# Homework Help: Find the General Anti-derivative (Calculus I)

1. Apr 29, 2012

### treehau5

1. The problem statement, all variables and given/known data
given f(x) = [x^3+5sqrt(x)]/x^2, find the anti-derivative

2. Relevant equations

3. The attempt at a solution

Hi I have attempted to solve this by re-writing the equation as a sum of two fractions:

x^3/x^2 + 5sqrt(x)/x^2, simplying gives = x + 5/x^3/2

I then apply the principle anti-differentiation rules, and I come out with:

x^2/2 + 5x^-1/2 = x^2/2 + 10/sqrt(x) + C

This answer is coming back in WebWork as wrong. I also checked my answer on wolframalpha, and got the same result.

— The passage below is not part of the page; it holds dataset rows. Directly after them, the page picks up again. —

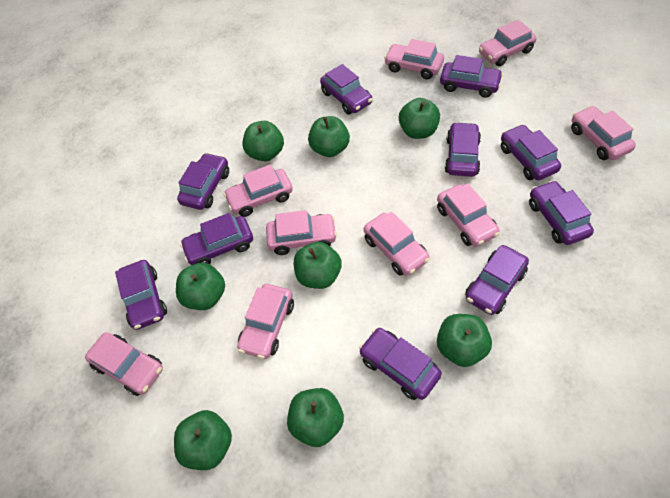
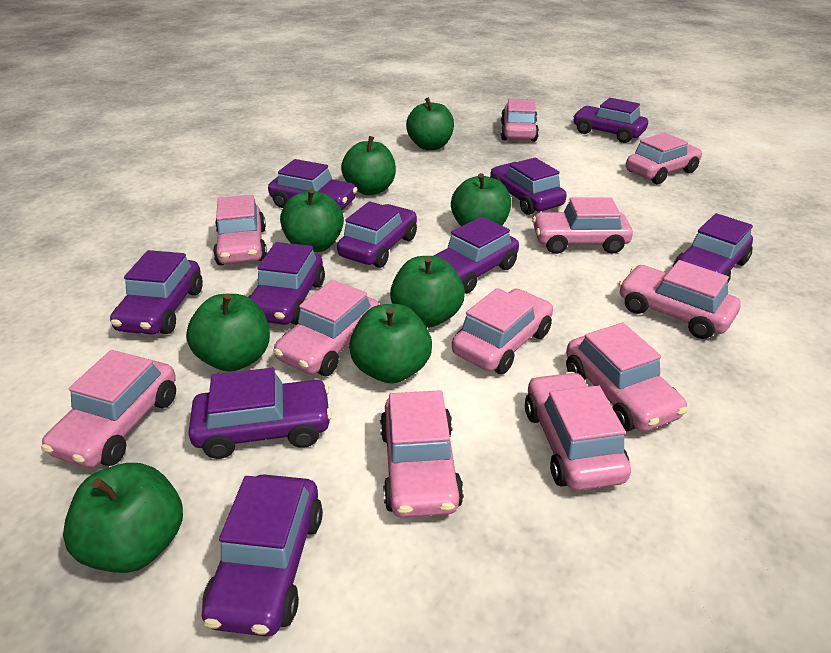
pink car: 9 -> 11

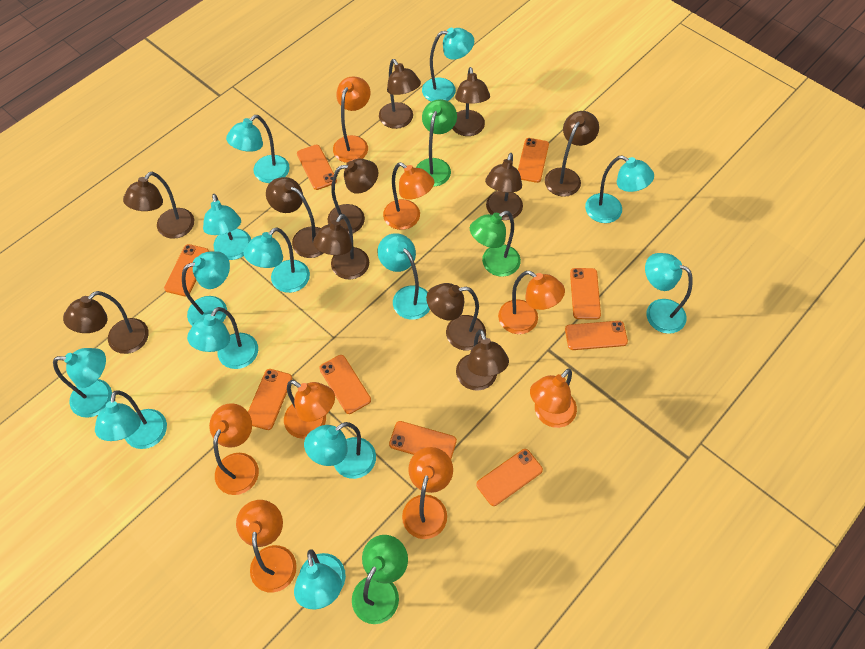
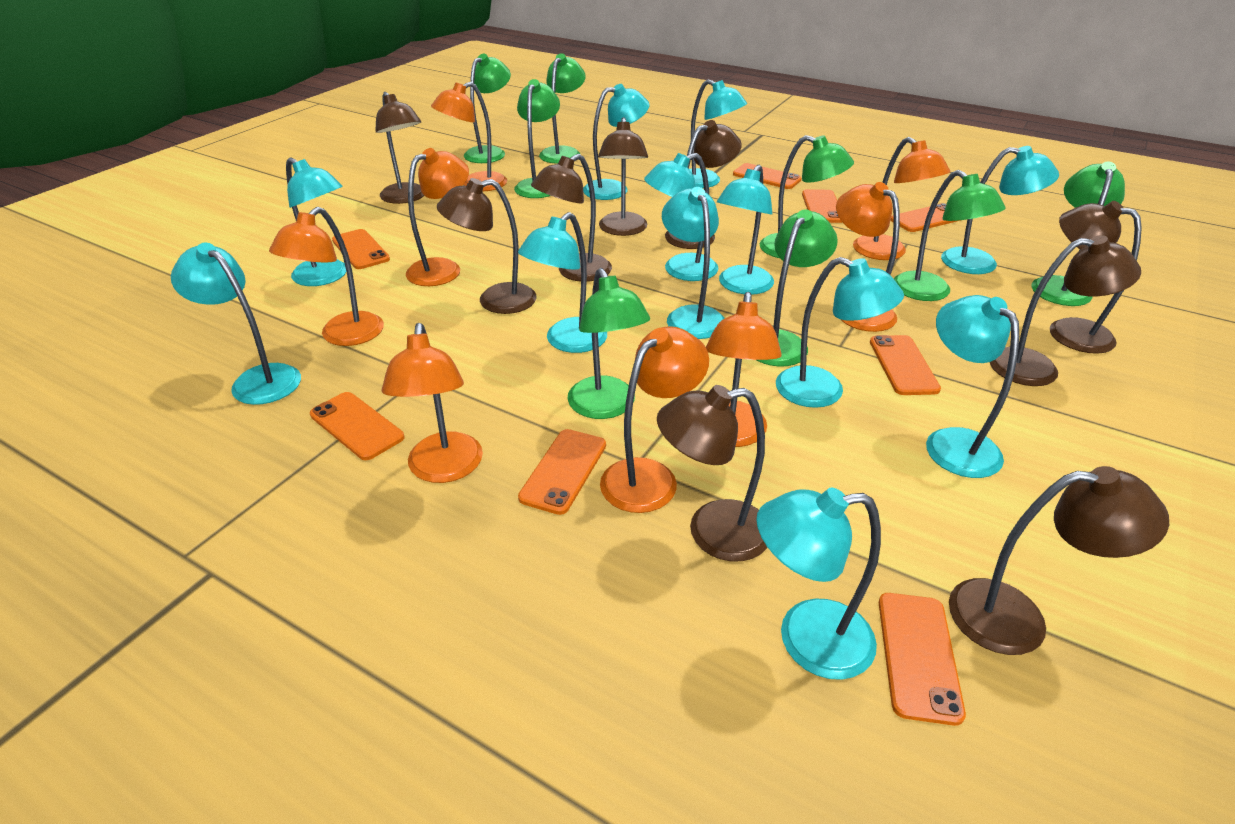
brown lamp: 11 -> 9
green lamp: 3 -> 8
orange phone: 9 -> 8
turquoise lamp: 13 -> 12

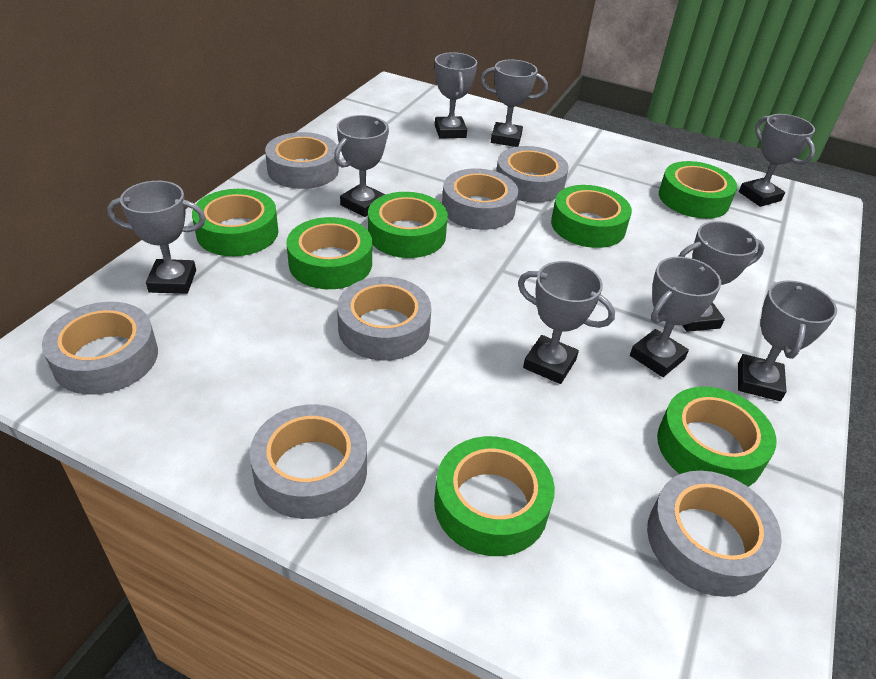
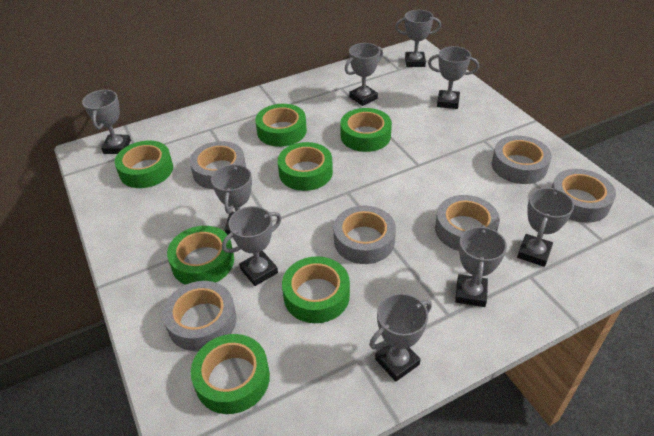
grey tape: 7 -> 6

What am I doing wrong? (If anything)

2. Apr 29, 2012

### sharks

Try re-writing it: $$x + \frac{5}{x^{3/2}}=x+5x^{-3/2}$$Then integrate.

3. Apr 29, 2012

### treehau5

I am not quite at intergration yet, this is the last section of my Calculus I course, Calculus II is intergration. So for now our anti-d's are pretty simple and just follow some basic rules.

4. Apr 29, 2012

### treehau5

Ok so
x + 5x-3/2 following the rule: x(n+1)/(n+1) gives

x1+1 / (1+1) + 5x-3/2 + 2/2 / -(1/2) =

x2/2 + 5x-1/2/ -(1/2 ) = -10x-1/2 or finally

x2 / 2 + 10 / sqrt(x)

I am still doing it wrong?

5. Apr 29, 2012

### treehau5

ok yes I am doing it wrong, its - 10 / sqrt(x).

Thank you very much.

Story of my life, I always miss a sign.

6. Apr 29, 2012

### Staff: Mentor

Integration is finding the antiderivative.

Note that there is no such word in English as intergration.

7. Apr 29, 2012

### treehau5

Thank you Mark for the insight. And you are right, there is no such word as intergration.